2. Injury Classification Model

  • Classifies injury severity (normal, urgent, critical)
  • Outputs probability scores

Training Process

  • Collected and labeled dataset
  • Uploaded to Azure Custom Vision
  • Tagged images (bounding boxes + labels)
  • Trained using transfer learning
  • Evaluated using standard metrics

Performance

  • Animal Model

    • Precision: ~95.8%
    • Recall: ~91.0%
    • Accuracy: ~95.7%
  • Injury Model

    • Precision: ~83.3%
    • Recall: ~71.4%
    • Accuracy: ~91.0%

The injury model is weaker due to limited and noisy data.


Inference Flow

  1. User uploads image
  2. Backend sends it to Azure API
  3. Model returns predictions
  4. Results shown to user
  5. User can override

This keeps the system fast while avoiding hard dependency on AI accuracy.

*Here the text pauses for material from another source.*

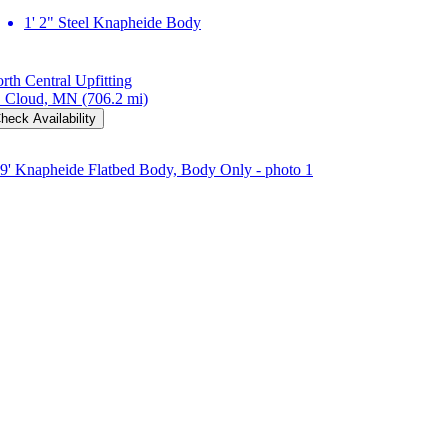
1' 2" Steel Knapheide Body
rth Central Upfitting
. Cloud, MN
(706.2 mi)
heck Availability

System Architecture (Process Diagram)

This diagram shows how different components interact.

Process Diagram

Explanation

  • The React frontend sends API requests to the backend
  • The backend (hosted on Azure) acts as the central controller
  • It interacts with:
    • PostgreSQL (data storage)
    • Azure Custom Vision (AI inference)
    • Cloudinary (image storage)
    • Firebase (notifications)
    • OpenStreetMap (location services)

This separation ensures:

  • modular architecture
  • easy scaling of services
  • independent failure handling

Data Flow (Finding Nearest NGO)

Dataflow Diagram

Explanation

  1. NGOs register and their coordinates are stored in the database
  2. User submits a report with location
  3. Backend fetches all NGO locations
  4. Distance is calculated (via Haversine formula)
  5. Nearest NGO is selected
  6. Case is assigned and notification is sent

This ensures minimal response time without manual intervention.


Conclusion

Paws is not just a hackathon project—it’s a system that can realistically reduce response time for injured stray animals.

What works:

  • simple reporting flow
  • real-time NGO coordination
  • AI-assisted classification

What doesn’t yet:

  • NGO reliability isn’t guaranteed
  • AI struggles with messy real-world images
  • scaling beyond controlled environments

Fix those, and this becomes a real product—not just a good prototype.